Elya was moved. The more he thought about it, the more encouraged he became. Soon, he felt positive that Chezky would get better. Every day, he kept saying the pasuk over and over and convinced himself that this temporary nightmare would soon be over. Even after Chezky became more ill and needed a bone marrow transplant at the Harper University Hospital in Detroit, Elya Shoenig did not lose hope. Interestingly, when the doctor said to Elya, “Mr. Shoenig, your son is doing better than everybody else on the ward,” he thought, “Of course, eileh varechev v’eileh vasusim….’”
Tragically, Chezky’s situation got worse, and a few months later, on an erev Shabbos, he passed away. The whole Detroit community was devastated. They had a heartbreaking funeral, just as you had here in Boca. Every child who knew Chezky was crying, just like every girl here who knew Shoshie cried.
For weeks afterward, every time Elya Shoenig said that pasuk during Shacharis it pained him. And every day the pain grew worse. Wasn’t that the pasuk that assured him of healing? He was distraught until one morning, he suddenly came up with this understanding: What was Dovid Hamelech telling us in this phrase? It is not the battle plan during the war, but the approach after the war that Dovid was emphasizing.
After the war, when a non-Jew loses, he says, “If only I would have done something different. If I’d had a different strategy or different weapons, I could have won.” “Eileh varechev v’eileh vasusim -- if only this, if only that…
However, a Jew does not look back. He does not say, “If only I had used a different doctor, different hospital, different treatment…”
Now, he understood the next pasuk: “Heimah karu v’nafalu -- they slumped and they fell,” because they thought that they controlled it and could have caused a different outcome. But “Anachnu kamnu v’nisodad -- we got up and felt invigorated,” because we knew that no matter what we would have done, the outcome, which was the will of Hashem, would have been the same.
Some people may think that maybe Shoshie should not have crossed that street, maybe she should not have been in that area at that time or maybe she should have stayed home. But that is not how we should look at it. No matter what she would have done, and no matter where she would have been playing, it was going to happen.
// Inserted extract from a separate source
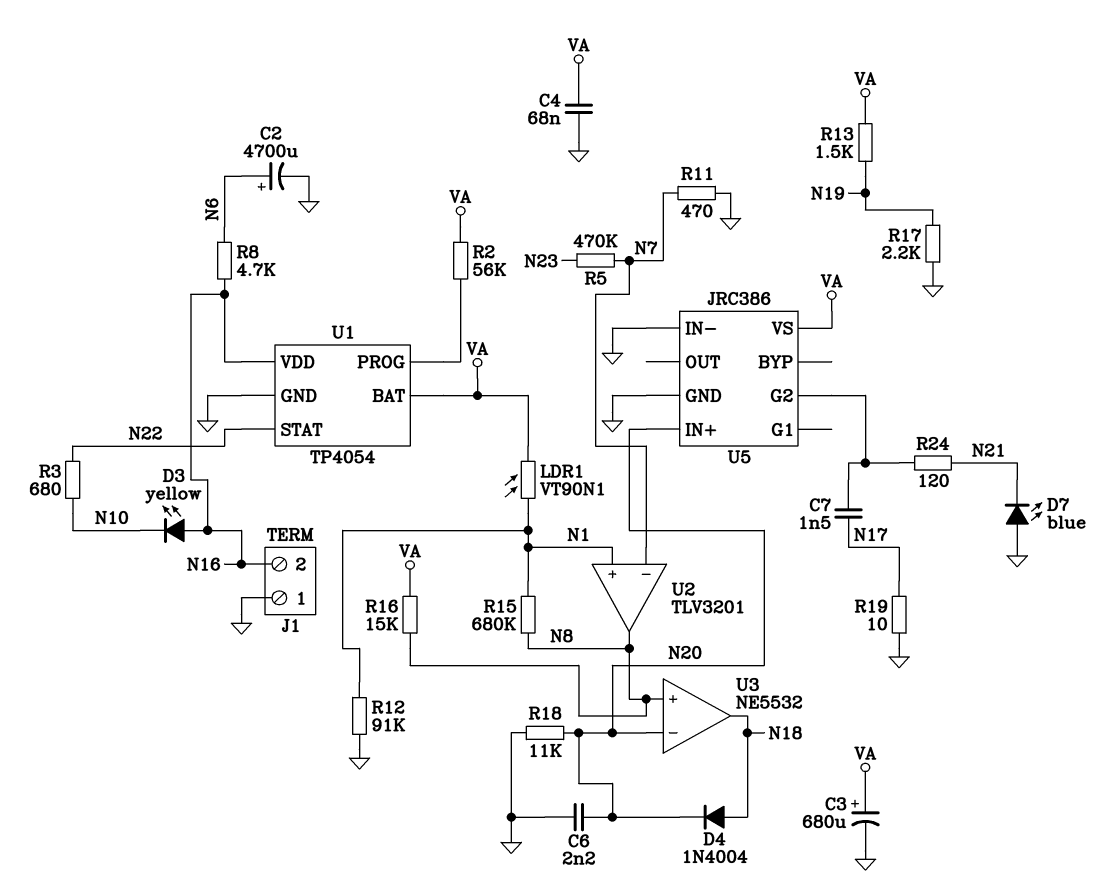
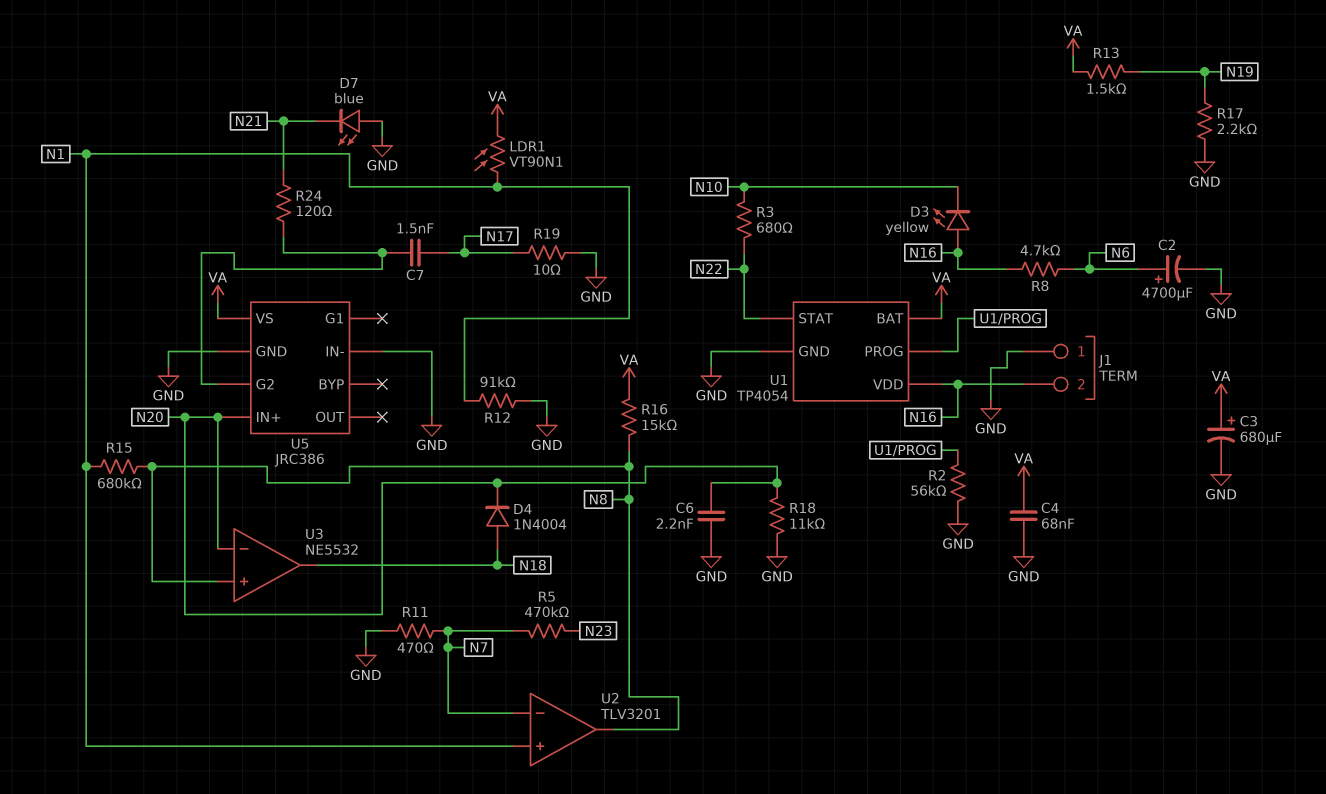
R2: 56k (U1/PROG, VA) -> 56k (GND, U1/PROG)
We can look at the Sterns and say that they raised a beautiful child. They and their precious daughter did everything they were supposed to do. We can all be proud of her, proud of her family and proud of her community.
That’s why we can say with confidence, “‘Ananchnu kamnu v’nisodad’”; we rise and are invigorated, because she was raised in the most magnificent way. The Sterns did everything they were supposed to do. And if you do everything that you are supposed to do, you cannot feel inconsolable about it. You should be proud that such a child was raised in your wonderful community of Boca Raton. The family, the school and the community should be proud.
Hashem should help all of you continue to be that kos shel brachah, that lev tov to each other, and know that though you have gone through a difficult time, you will not be broken. You will build yourselves and rebuild the Stern family; you will give them and anyone, anytime, who may find themselves in their position chizuk. May Hashem bless all of us with strength and perseverance, for they are the hallmarks of Jews through the ages.